_Extrait_
La direction de VNF continue de vanter les atouts de ce mode de transport « qui emporte le plus de volume, car un grand bateau équivaut à quatre trains. Le fluvial occupe en outre moins d’espace et émet moins de pollution par tonne transportée que les autres transports », détaille Thierry Guimbaud. Les cours d’eau présentent aussi l’avantage de fonctionner toute l’année de manière régulière, y compris les jours fériés. Les crues n’entravent la circulation qu’une semaine par an, en moyenne. VNF entretient les barrages, écluses et autres retenues d’eau qui contribuent à réguler les régimes hydrauliques. Enfin, la marge de progression est importante : « les voies d’eau sont utilisées à 25% de leur capacités ».
Mais on ne transporte pas n’importe quel bien par l’eau. « C’est un mode lourd, qui exige une construction logistique. Il faut un ou deux ans pour bâtir une offre, qui correspond à un choix industriel », précise le directeur général de VNF. Les modalités intéressent les gros chargeurs, qui peuvent prévoir longtemps à l’avance le volume des biens transportés. VNF s’adapte à la demande, et a par exemple synchronisé ses écluses pour répondre aux besoins de l’industriel chimique (nutrition-santé) Roquette Frères, dont le siège est situé au bord de la Lys, dans le Pas-de-Calais. En revanche, admet le responsable de VNF, « si on n’a qu’une palette à envoyer, il est plus facile de la mettre dans un camion ».
Canal Seine-Nord, les doutes de la Cour des comptes
En France, le transport fluvial plafonne à 3% des échanges de marchandises. Mais ce chiffre global cache des disparités régionales. Seul un grand quart nord-est est doté d’axes au gabarit suffisant. « Dans les régions où le transport par voie d’eau est possible, il atteint 10 ou 20%, et même 40% en Lorraine », assure Thierry Guimbaud. En revanche, le bassin du Rhône est largement sous-utilisé.
Pour améliorer l’offre, VNF régénère son réseau, numérise ses écluses, encourage la géolocalisation fluviale, augmente la capacité de certains canaux. L’établissement public mise sur le projet de canal Seine-Nord à grand gabarit, qui doit relier le bassin de l’Oise, en région parisienne, à ceux du Nord de la France et du Benelux. Au-delà du canal lui-même, VNF rappelle que cet ouvrage s’inscrirait dans une « liaison Seine-Escaut » comprenant au total 1 000 km de canaux. L’infrastructure en est encore au stade des « études pratiques et de la consultation des entreprises », indique Thierry Guimbaud. Le financement est « considéré comme bouclé », bien que la Cour des comptes ait, l’an dernier, déploré une hausse de 200% du budget tout en jugeant les objectifs de trafic « peu réalistes ». VNF espère « une progression de 50% du trafic par voie fluviale avant la mise en service du canal, et 50% après ».

_Données_
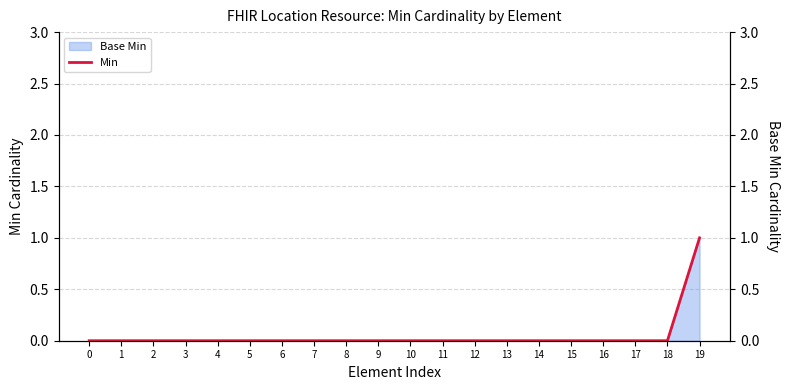

List the labels in order of value, smallest first.

0, 1, 2, 3, 4, 5, 6, 7, 8, 9, 10, 11, 12, 13, 14, 15, 16, 17, 18, 19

_Exercice_
Restituez tel quel le passage de l'extrait sur le transport fluvial qui commence aux mots « Canal Seine-Nord, les » et s'arrête après « est largement sous-utilisé. ».

_Résultat ci-dessous_
Canal Seine-Nord, les doutes de la Cour des comptes
En France, le transport fluvial plafonne à 3% des échanges de marchandises. Mais ce chiffre global cache des disparités régionales. Seul un grand quart nord-est est doté d’axes au gabarit suffisant. « Dans les régions où le transport par voie d’eau est possible, il atteint 10 ou 20%, et même 40% en Lorraine », assure Thierry Guimbaud. En revanche, le bassin du Rhône est largement sous-utilisé.